We are seeking a hands-on and proactive AI Ops Engineer to operationalize and support the deployment of large language model (LLM) workflows, including agentic AI applications, across Marvell’s enterprise ecosystem. This role requires strong prompt engineering capabilities, the ability to triage AI pipeline issues, and a deep understanding of how LLM-based agents interact with tools, memory, and APIs.
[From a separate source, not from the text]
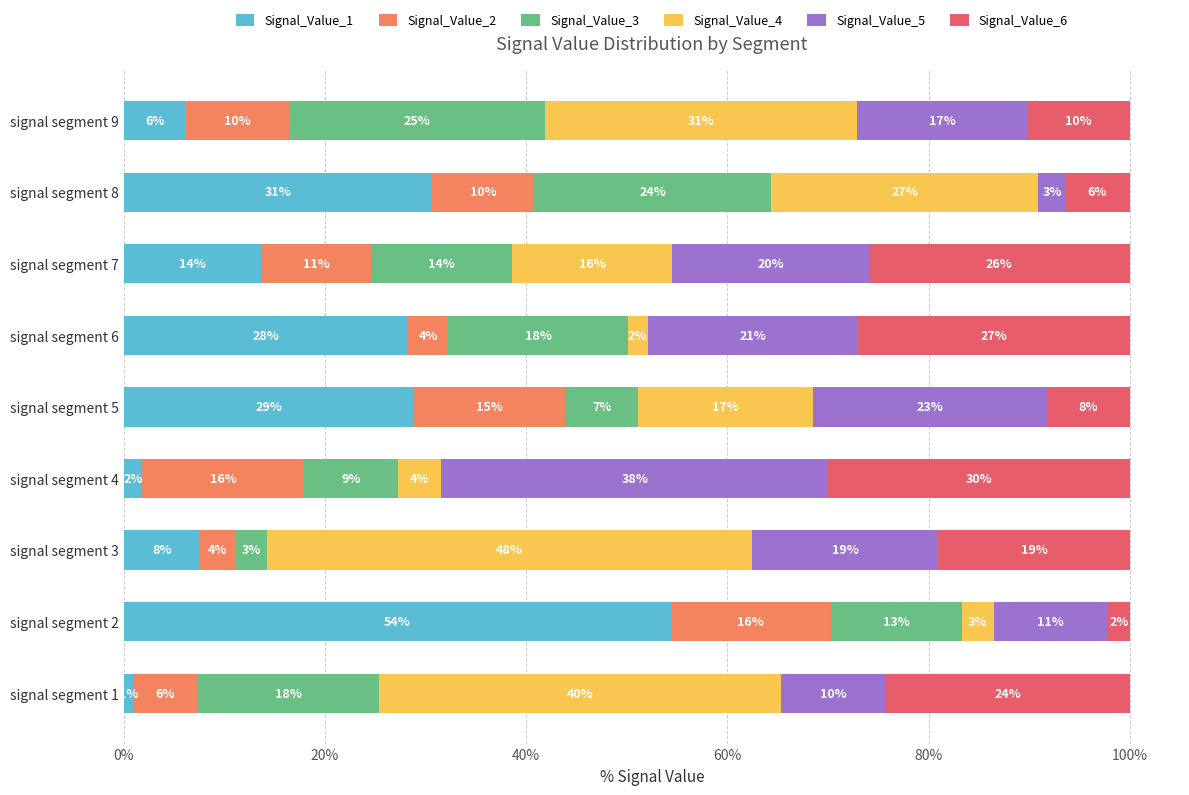

What are all the series names shown in the legend?

Signal_Value_1, Signal_Value_2, Signal_Value_3, Signal_Value_4, Signal_Value_5, Signal_Value_6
The successful candidate will be expected to diagnose and remediate real-time problems, addressing issues such as prompt quality and model behavior anomalies.

Responsibilities

Design, fine-tune, and manage prompts for various LLM use cases tailored to Marvell’s enterprise operations.
Operate, monitor, and troubleshoot agentic AI applications, identifying whether issues stem from:
- Prompt quality or structure
- Model configuration or performance
- Tool usage, API failures, or memory/recall issues
Build diagnostics and playbooks to triage LLM-driven failures, including handling fallback strategies, retries, or re-routing to human workflows.
Collaborate with architects, machine learning engineers, and DevOps to optimize agent orchestration across platforms like LangGraph, CrewAI, AutoGen, or similar.
Support integration of agentic systems with enterprise applications such as Jira, ServiceNow, Glean, or Confluence using REST APIs, webhooks, and adapters.
Implement observability and logging best practices for model outputs, latency, and agent performance metrics.
Contribute to building self-healing mechanisms and alerting strategies for production-grade AI workflows.

Qualifications

Experience: 3–6 years of experience in software engineering, DevOps, or ML Ops with exposure to AI/LLM workflows.
Skills:
- Strong foundation in prompt engineering and experience with LLMs like GPT, Claude, LLaMA, etc.
- Practical understanding of AIOps platforms or operational AI use cases (incident triage, log summarization, root cause analysis, etc.).
- Exposure to agentic AI architectures, such as LangGraph, AutoGen, CrewAI, etc.
- Familiarity with scripting (Python), RESTful APIs, and basic system debugging.
- Strong analytical skills and the ability to trace issues across multi-step pipelines and asynchronous agents.

Preferred Skills

Familiarity with tools and platforms such as:
- Glean
- DevRev
- Codium
- Cursor
- Atlassian AI
- Databricks Mosaic AI

Experience

3–6 years of experience in software engineering, DevOps, or ML Ops with specific exposure to AI/LLM workflows.

Environment

Work location and environment details are not specified.

Salary

Salary details are not specified.

Growth Opportunities

Potential growth opportunities within the company are not specified.

Benefits

Details regarding benefits are not specified.